Due to liquidity, numerous traders performed trades in the near month futures and rolled their positions by closing out the near month contract and purchasing the following month. This type of trade may be the reason why the price recovered speedily.
Impact on futures contracts that utilise WTI crude oil as an underlying asset
Future contracts as derivative instruments derive their value from an underlying or reference asset. In the case of the WTI crude oil future, the futures price is calculated from the spot WTI price as well as a component called the carry cost. This relationship may be represented as follows:
$ \text{Futures Price} = \text{Spot Price} \times \left(1+\text{Risk-free rate} + \text{Storage cost} \right) $
Assuming that the risk-free rate of interest were very close to zero along with no convenience yield (a rate used to explain when future prices are lower than spot prices), the resulting futures price is expected to be driven mainly by storage cost considerations.

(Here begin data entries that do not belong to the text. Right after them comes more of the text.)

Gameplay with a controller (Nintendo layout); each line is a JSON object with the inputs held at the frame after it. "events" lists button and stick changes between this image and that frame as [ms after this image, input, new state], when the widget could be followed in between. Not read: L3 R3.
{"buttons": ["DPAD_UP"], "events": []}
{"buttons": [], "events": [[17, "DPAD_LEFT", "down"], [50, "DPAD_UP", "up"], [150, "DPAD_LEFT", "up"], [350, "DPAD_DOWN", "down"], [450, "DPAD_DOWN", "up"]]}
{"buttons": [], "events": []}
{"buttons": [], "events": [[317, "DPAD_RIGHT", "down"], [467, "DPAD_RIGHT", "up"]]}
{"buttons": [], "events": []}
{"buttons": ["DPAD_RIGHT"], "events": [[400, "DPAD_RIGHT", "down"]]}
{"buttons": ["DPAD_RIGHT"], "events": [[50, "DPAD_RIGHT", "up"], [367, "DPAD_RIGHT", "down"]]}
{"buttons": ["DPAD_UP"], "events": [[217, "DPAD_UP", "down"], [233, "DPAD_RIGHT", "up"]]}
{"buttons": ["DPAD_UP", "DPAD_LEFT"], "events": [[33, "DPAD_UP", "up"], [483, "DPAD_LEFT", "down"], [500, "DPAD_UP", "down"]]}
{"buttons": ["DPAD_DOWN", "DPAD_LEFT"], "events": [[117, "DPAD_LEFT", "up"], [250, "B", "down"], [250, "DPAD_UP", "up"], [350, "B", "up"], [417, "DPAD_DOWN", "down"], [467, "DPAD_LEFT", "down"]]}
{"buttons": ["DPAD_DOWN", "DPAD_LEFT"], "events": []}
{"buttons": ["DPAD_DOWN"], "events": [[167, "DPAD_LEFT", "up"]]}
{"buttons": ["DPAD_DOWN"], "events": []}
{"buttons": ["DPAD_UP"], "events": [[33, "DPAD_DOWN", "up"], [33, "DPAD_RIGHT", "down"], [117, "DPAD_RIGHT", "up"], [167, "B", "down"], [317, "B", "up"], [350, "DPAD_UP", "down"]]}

At the time the May delivery went negative, the June contract was not trading in negative territory. A possible reason for this could be the fact that rolling trades in the June contract were skewed towards buyers (pushing the price up) versus the May contracts where producers sellers headed for the exit at any price that the market presented in order to cash settle their exposure and avoid physical delivery (and storage costs by extension).
Brent Crude Oil vs. WTI Crude Oil
Brent crude is the benchmark crude for northern Europe and is produced in the North Sea between the UK and Norway. Despite it also being affected by the COVID restrictions, Brent crude has greater access to storage and greater buffers to absorb demand shocks.
Brent Crude settled USD 26.21 per barrel on 20 April 2020. On April 21, it dipped lower to USD 9.12 per barrel but never went into negative price territory.
A possible explanation for this is that Brent crude is used in many more territories when compared to WTI and also has access to greater storage facilities.